### Task inputs
++++++++

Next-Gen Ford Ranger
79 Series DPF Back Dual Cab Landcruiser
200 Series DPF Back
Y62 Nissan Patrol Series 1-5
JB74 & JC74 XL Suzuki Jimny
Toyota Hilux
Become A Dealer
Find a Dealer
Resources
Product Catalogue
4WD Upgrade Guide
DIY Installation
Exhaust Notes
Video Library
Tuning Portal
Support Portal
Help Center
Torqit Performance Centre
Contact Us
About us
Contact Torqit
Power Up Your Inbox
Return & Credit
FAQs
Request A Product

++++++++

Return every line from the start of the records through the line containing "Video Library", copying each one without any change.

Next-Gen Ford Ranger
79 Series DPF Back Dual Cab Landcruiser
200 Series DPF Back
Y62 Nissan Patrol Series 1-5
JB74 & JC74 XL Suzuki Jimny
Toyota Hilux
Become A Dealer
Find a Dealer
Resources
Product Catalogue
4WD Upgrade Guide
DIY Installation
Exhaust Notes
Video Library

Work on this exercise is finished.